# Рабочее задание 1
Во сколько раз бумага была дешевле пергамента, согласно отрывку о пергаменте и бумаге?
# Рабочее задание 2
Приведите часть отрывка о пергаменте и бумаге между словами «В октябре 1454» и «риторику в Болонском университете.» включительно, заменив «Ферраре» на «Падуе».

# Отрывок из текста

Этот переход, случайно или нет, ускорился в десятилетия после Черной смерти. В четырнадцатом веке две трети манускриптов в Европе делались на пергаменте и лишь треть – на бумаге. В следующем столетии соотношение кардинально изменилось: 28 процентов на пергаменте, 72 – на бумаге[347]. Такой драматический поворот отчасти напоминает замену папируса пергаментом в четвертом и пятом веках. Веспасиано, впрочем, греб против течения: многие дорогие и роскошные манускрипты, вышедшие из его рук, были написаны на пергаменте. Хотя, как все картолайи, он торговал бумагой, кодексы для таких заказчиков, как Эндрю Хоулс и Уильям Грей, копировались по старинке, на шкурах животных.

Хоулс и Грей, люди состоятельные, могли позволить себе манускрипты на пергаменте, но многим читателям они были не по средствам. Одним из главных преимуществ бумаги была ее цена: в шесть и более раз дешевле пергамента. Таким образом, книги, отпечатанные типографским способом на бумаге, должны были стоить значительно меньше, чем написанные писцом на пергаменте. Энеа Сильвио Пикколомини не сообщил, за сколько продавал свой товар «удивительный человек» во Франкфурте, но его Библии стоили в пять раз меньше, чем написанные копиистами. Знанию предстояло стать гораздо дешевле и доступнее.

Глава 11Королевские декады

В октябре 1454 года молодой гуманист из Болоньи Никколо Перотти написал Веспасиано письмо с просьбой о книгах. Они были хорошо знакомы. В середине 1440-х Перотти, в ту пору способный, но нищий пятнадцатилетний студент, изучавший в Ферраре греческий, познакомился со своим однокашником Уильямом Греем. Грей взял его к себе в дом, а затем привез во Флоренцию и, как сообщает Веспасиано, «щедро дал ему деньги на книги для учебы», которые по большей части были куплены у Веспасиано[348]. С тех пор Перотти пошел в гору. В 1447-м, еще совсем юным, он поступил на службу к кардиналу Виссариону в Риме, а через четыре года по протекции Виссариона начал преподавать риторику в Болонском университете.

# Выдержка из данных
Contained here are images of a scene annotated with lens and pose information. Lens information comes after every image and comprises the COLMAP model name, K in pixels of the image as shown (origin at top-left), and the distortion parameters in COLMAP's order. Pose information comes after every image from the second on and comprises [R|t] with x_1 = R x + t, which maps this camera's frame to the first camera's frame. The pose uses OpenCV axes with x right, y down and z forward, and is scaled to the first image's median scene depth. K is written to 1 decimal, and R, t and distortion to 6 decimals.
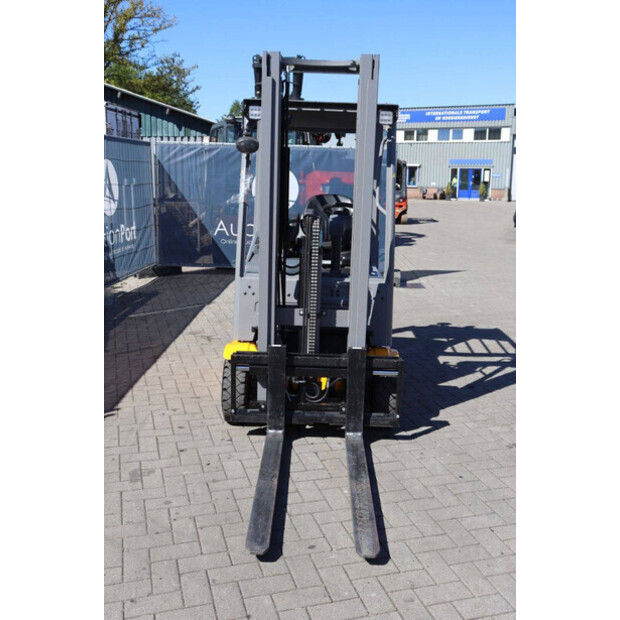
lens RADIAL K [[657.8, 0, 310.0], [0, 657.8, 310.0], [0, 0, 1]] dist [-0.052030, -0.012605]
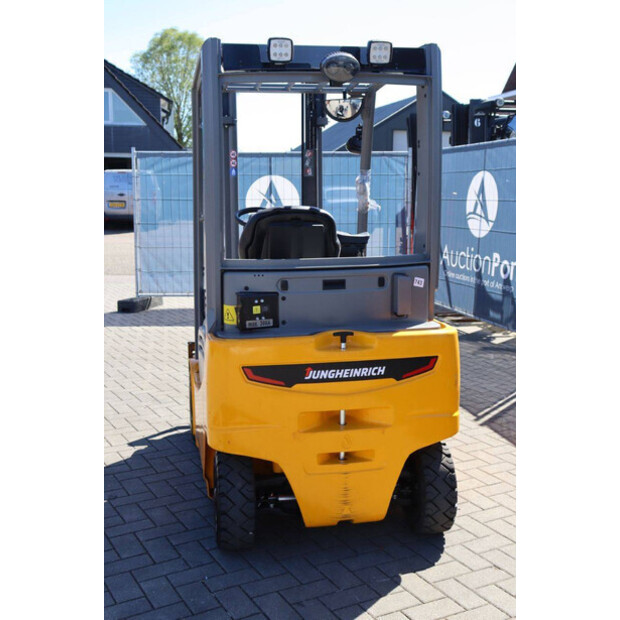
lens RADIAL K [[767.4, 0, 299.3], [0, 767.4, 309.6], [0, 0, 1]] dist [0.006303, 0.071919]
pose [[-0.980931, 0.006957, -0.194230, 0.198736], [-0.061853, 0.936226, 0.345911, -0.409649], [0.184249, 0.351329, -0.917944, 2.088448]]
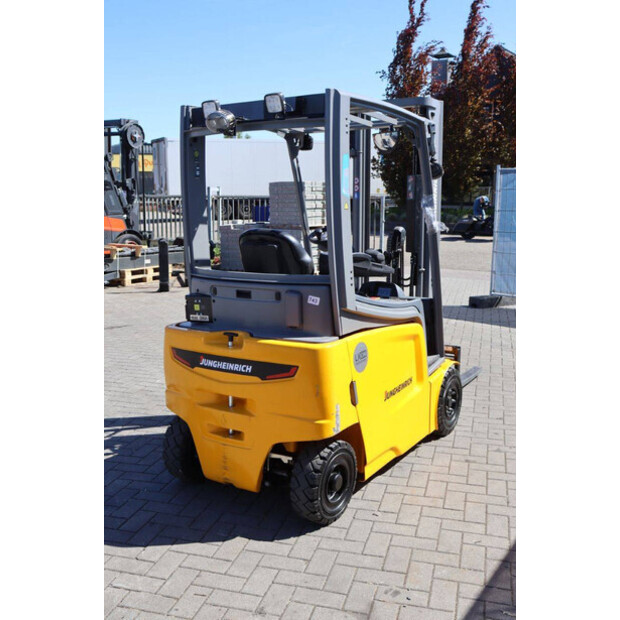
lens RADIAL K [[657.8, 0, 310.0], [0, 657.8, 310.0], [0, 0, 1]] dist [-0.052030, -0.012605]
pose [[-0.846978, -0.112628, 0.519560, -0.485507], [0.092209, 0.931365, 0.352216, -0.430362], [-0.523570, 0.346227, -0.778461, 1.975932]]
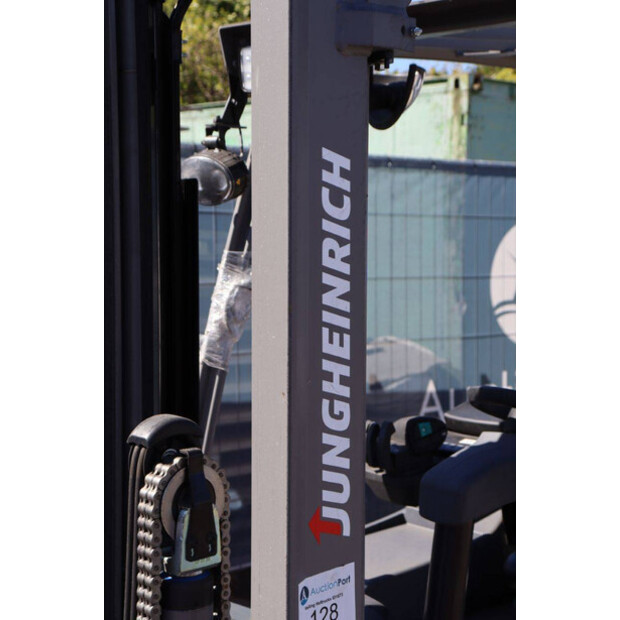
lens RADIAL K [[1207.3, 0, 310.0], [0, 1207.3, 310.0], [0, 0, 1]] dist [0.017332, 0.051960]
pose [[0.685316, 0.032071, -0.727539, 0.350685], [-0.140717, 0.986034, -0.089085, -0.151555], [0.714521, 0.163429, 0.680258, 0.676878]]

# Ответ на задание 1
В шесть и более раз.

# Ответ на задание 2
В октябре 1454 года молодой гуманист из Болоньи Никколо Перотти написал Веспасиано письмо с просьбой о книгах. Они были хорошо знакомы. В середине 1440-х Перотти, в ту пору способный, но нищий пятнадцатилетний студент, изучавший в Падуе греческий, познакомился со своим однокашником Уильямом Греем. Грей взял его к себе в дом, а затем привез во Флоренцию и, как сообщает Веспасиано, «щедро дал ему деньги на книги для учебы», которые по большей части были куплены у Веспасиано[348]. С тех пор Перотти пошел в гору. В 1447-м, еще совсем юным, он поступил на службу к кардиналу Виссариону в Риме, а через четыре года по протекции Виссариона начал преподавать риторику в Болонском университете.